Il tempo scorre veloce, inesorabile. È da questa consapevolezza, antica quanto l’uomo, che prende forma la profonda riflessione natalizia del professor Alfio Cazzetta, un viaggio intimo e lucido tra passato e presente, memoria personale e sguardo critico sul mondo contemporaneo.
Dal susseguirsi dei Natali, uno dopo l’altro, emerge il sentimento dell’urgenza: la corsa contro il tempo, la paura di lasciare qualcosa di incompiuto, la consapevolezza che vivere significa assaporare ogni fase dell’esistenza, con le sue luci e le sue ombre. Cazzetta richiama un antico detto popolare – “Cu campa, vecchiu si fa” – per ricordare che l’età avanzata, pur con le sue fatiche, è anche un privilegio: quello di aver visto, compreso, vissuto.
La bellezza della vita e le ferite del mondo
Nella sua riflessione convivono la bellezza del creato – i tramonti, il mare calmo o in tempesta, i suoni e i profumi della vita – e l’amarezza per un’umanità che sembra non imparare mai dalla storia. La guerra, vista da bambino e ancora presente oggi, diventa il simbolo di un fallimento collettivo: parole di pace che spesso nascondono interessi e violenze, leader incapaci di imparare persino dalla saggezza ingenua dei bambini del dopoguerra.
Il Natale tra fede e smarrimento
Il Natale, cuore della riflessione, appare sempre più svuotato del suo significato originario. Da festa della nascita di Gesù Cristo, simbolo di pace e speranza, si è trasformato in una celebrazione dominata dal consumismo e da un falso perbenismo che, secondo Cazzetta, finisce per mortificare le radici culturali e religiose. Il timore di affermare la propria identità, la rinuncia ai simboli, il silenzio per non “offendere” diventano una forma di sottomissione più che di autentica libertà.

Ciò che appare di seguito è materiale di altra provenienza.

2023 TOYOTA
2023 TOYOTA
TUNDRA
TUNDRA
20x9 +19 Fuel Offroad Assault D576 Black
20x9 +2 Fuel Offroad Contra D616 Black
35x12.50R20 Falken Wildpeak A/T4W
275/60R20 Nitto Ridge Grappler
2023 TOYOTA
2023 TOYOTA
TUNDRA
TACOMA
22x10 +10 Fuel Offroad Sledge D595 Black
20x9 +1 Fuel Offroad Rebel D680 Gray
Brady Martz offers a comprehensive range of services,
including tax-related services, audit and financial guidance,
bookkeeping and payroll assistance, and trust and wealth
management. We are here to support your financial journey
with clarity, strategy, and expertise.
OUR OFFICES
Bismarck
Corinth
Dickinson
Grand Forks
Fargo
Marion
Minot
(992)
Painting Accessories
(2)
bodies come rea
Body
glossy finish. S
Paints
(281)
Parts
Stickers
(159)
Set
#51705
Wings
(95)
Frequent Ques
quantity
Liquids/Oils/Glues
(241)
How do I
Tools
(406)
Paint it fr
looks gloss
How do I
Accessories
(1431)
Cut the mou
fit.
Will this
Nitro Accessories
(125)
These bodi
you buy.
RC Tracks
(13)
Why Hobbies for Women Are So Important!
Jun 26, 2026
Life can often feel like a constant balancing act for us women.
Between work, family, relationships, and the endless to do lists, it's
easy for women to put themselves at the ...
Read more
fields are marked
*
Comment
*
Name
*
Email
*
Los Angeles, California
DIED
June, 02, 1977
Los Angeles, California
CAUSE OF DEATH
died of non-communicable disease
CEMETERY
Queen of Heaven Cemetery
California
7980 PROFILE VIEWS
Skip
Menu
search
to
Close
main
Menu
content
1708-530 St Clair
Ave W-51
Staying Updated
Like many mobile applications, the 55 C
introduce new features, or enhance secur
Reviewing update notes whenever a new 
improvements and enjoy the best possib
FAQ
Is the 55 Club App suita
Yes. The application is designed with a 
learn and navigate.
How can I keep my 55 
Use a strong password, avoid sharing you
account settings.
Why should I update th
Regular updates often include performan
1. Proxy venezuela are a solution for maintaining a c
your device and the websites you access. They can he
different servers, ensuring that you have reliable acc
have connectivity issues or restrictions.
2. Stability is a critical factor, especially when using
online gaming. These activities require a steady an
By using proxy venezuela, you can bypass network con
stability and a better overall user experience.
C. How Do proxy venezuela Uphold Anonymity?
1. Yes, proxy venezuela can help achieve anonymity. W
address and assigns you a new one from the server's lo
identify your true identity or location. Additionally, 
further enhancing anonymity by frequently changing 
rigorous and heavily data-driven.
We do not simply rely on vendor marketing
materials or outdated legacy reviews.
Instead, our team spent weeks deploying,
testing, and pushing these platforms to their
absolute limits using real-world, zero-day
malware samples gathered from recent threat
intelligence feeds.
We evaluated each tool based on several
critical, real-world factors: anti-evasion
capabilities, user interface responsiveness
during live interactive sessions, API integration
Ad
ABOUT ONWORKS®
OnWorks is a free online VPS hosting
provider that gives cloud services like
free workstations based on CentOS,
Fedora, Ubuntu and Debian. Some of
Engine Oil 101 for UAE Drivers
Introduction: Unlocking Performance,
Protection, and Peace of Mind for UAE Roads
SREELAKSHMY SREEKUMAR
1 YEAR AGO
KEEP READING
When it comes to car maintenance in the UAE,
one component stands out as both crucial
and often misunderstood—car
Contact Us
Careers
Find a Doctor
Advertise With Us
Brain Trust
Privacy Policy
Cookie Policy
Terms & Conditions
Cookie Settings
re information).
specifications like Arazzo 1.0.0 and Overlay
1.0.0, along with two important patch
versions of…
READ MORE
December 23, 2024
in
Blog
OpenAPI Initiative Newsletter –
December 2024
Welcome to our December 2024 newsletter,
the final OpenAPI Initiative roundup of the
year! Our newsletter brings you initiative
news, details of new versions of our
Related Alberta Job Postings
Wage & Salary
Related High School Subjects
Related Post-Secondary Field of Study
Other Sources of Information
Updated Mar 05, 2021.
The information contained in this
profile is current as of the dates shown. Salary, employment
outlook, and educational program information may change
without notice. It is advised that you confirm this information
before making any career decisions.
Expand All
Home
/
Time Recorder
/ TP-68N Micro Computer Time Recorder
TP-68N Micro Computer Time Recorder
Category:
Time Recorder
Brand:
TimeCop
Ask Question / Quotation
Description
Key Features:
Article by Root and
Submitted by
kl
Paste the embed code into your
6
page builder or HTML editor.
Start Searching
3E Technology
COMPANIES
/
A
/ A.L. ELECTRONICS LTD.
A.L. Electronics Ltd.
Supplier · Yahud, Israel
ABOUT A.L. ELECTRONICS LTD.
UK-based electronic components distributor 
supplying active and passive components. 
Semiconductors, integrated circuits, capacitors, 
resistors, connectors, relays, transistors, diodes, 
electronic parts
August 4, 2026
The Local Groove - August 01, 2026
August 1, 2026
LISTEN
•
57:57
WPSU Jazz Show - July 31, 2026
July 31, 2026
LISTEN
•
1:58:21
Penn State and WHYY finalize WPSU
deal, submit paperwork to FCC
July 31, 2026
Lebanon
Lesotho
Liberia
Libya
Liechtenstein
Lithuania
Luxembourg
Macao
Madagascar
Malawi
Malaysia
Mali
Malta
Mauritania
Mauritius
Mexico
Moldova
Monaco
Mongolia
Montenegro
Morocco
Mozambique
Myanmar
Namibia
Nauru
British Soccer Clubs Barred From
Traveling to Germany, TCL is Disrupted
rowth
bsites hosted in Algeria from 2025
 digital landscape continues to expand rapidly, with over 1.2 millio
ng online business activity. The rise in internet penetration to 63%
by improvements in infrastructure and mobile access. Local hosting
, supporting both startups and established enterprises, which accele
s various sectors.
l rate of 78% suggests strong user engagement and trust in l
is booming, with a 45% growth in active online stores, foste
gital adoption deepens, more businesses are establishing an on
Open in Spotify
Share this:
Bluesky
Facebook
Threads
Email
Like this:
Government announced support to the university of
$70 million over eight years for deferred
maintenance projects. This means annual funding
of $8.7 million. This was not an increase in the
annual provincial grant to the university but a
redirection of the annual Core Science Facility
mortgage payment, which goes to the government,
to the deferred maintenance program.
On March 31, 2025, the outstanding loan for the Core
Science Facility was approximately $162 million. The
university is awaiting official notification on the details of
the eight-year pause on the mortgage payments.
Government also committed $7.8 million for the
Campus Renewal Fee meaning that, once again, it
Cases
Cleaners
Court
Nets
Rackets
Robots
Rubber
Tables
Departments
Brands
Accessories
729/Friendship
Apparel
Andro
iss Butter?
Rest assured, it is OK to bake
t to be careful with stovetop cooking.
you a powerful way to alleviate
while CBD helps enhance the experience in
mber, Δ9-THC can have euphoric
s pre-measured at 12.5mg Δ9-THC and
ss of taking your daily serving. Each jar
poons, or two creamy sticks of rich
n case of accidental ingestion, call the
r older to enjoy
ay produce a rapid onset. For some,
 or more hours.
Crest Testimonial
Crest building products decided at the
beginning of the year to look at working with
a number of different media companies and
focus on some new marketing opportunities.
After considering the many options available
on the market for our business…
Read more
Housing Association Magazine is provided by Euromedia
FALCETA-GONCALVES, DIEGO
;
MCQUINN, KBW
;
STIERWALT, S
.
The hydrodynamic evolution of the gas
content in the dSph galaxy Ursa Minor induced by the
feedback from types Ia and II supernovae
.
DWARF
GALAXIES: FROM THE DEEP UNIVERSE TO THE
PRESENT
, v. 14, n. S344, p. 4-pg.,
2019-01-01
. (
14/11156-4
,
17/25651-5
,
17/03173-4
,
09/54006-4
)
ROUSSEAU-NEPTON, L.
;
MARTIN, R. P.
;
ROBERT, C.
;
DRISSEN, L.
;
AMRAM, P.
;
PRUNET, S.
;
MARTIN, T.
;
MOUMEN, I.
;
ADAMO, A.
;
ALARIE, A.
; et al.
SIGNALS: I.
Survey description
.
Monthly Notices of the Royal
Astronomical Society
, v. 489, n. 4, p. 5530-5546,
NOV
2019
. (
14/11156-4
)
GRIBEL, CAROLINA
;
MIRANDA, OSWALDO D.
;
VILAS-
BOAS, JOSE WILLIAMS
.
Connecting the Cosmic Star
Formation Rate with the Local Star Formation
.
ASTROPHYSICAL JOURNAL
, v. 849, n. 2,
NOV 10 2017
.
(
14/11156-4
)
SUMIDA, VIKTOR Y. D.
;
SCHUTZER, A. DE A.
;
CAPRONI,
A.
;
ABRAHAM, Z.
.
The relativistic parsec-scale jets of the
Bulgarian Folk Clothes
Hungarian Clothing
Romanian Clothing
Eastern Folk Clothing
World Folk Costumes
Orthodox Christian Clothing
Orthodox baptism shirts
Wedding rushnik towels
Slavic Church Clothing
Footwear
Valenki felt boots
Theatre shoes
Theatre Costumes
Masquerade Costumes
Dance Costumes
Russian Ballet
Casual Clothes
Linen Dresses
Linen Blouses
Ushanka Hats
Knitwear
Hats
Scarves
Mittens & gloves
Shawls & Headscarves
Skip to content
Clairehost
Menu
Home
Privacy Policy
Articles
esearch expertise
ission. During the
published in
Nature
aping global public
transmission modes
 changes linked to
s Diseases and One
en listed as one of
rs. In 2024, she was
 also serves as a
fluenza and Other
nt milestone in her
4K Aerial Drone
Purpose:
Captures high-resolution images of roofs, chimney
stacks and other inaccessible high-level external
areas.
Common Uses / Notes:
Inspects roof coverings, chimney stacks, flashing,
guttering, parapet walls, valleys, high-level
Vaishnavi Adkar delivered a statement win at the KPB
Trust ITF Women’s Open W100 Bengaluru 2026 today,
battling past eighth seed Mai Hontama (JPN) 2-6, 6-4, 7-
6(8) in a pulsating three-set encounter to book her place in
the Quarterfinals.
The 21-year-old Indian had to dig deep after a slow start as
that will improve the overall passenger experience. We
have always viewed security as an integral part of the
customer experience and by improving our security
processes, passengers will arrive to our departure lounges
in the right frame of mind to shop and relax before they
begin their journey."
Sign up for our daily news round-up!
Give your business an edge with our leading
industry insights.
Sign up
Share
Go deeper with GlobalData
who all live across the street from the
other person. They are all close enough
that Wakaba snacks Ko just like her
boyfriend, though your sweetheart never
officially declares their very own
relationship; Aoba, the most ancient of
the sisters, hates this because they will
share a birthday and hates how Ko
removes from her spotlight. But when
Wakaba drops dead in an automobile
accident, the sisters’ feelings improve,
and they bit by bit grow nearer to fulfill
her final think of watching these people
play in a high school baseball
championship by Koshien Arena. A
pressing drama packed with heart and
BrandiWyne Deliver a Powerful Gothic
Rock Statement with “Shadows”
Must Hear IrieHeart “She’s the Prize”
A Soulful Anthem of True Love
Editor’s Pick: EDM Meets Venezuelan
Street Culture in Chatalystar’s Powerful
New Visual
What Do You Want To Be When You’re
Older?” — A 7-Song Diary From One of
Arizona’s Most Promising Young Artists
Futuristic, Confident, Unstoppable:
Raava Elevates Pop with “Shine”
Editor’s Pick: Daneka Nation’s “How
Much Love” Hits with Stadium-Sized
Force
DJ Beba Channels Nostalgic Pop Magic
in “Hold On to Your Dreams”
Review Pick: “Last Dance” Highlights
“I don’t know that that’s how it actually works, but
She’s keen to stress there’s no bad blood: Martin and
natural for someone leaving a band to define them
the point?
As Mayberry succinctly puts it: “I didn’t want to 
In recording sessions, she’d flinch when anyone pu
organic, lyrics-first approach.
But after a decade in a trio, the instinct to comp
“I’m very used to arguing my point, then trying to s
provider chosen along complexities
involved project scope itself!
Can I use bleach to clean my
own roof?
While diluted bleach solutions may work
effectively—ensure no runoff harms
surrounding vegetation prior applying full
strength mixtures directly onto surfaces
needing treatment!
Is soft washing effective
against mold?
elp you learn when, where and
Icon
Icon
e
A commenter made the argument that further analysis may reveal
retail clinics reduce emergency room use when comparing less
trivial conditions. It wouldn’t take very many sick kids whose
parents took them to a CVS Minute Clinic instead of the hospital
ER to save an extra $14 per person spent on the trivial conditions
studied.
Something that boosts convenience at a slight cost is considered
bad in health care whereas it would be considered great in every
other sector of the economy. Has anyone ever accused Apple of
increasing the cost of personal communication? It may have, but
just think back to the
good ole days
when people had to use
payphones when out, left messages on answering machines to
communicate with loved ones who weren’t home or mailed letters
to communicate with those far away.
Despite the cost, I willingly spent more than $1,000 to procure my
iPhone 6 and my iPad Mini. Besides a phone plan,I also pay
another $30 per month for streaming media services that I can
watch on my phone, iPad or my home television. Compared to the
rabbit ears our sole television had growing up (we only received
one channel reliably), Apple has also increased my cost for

Il Natale di una volta: memoria viva
E poi c’è il passato, evocato con tenerezza e precisione. Il Natale del dopoguerra, povero nei mezzi ma ricchissimo di umanità e condivisione: le mani della madre che impastano la farina per le scacciate, la fatica accompagnata dalla gioia, i profumi che riempiono la casa, le crispelle, il rosario recitato insieme, la “conca” al centro della stanza, il fuoco che scoppietta e le storie raccontate. Un Natale fatto di famiglia allargata, vicinato, attesa, silenzio e amore.
Uno sguardo al futuro
Il nuovo anno, scrive Cazzetta, è spesso solo la continuazione di quello vecchio. Eppure, questa volta, il desiderio è che il tempo che verrà possa davvero portare un cambiamento, lasciando alle spalle un anno difficile per il mondo intero. La speranza è che il futuro sappia promuovere miglioramenti concreti e, soprattutto, che possa finalmente affermarsi ciò che da troppo tempo sembra un’utopia: la pace.
È questo l’augurio finale del professore: un Natale che non sia solo una data sul calendario, ma un momento di coscienza, memoria e rinnovata responsabilità verso noi stessi e gli altri.

“Erano anni verdi, per noi. Volevamo gareggiare con la vita. Io ed il mio amico Felice. Correvamo, ma non sapevamo dov’era il nostro traguardo. Intanto ci bastava correre. Avevamo vent’anni“.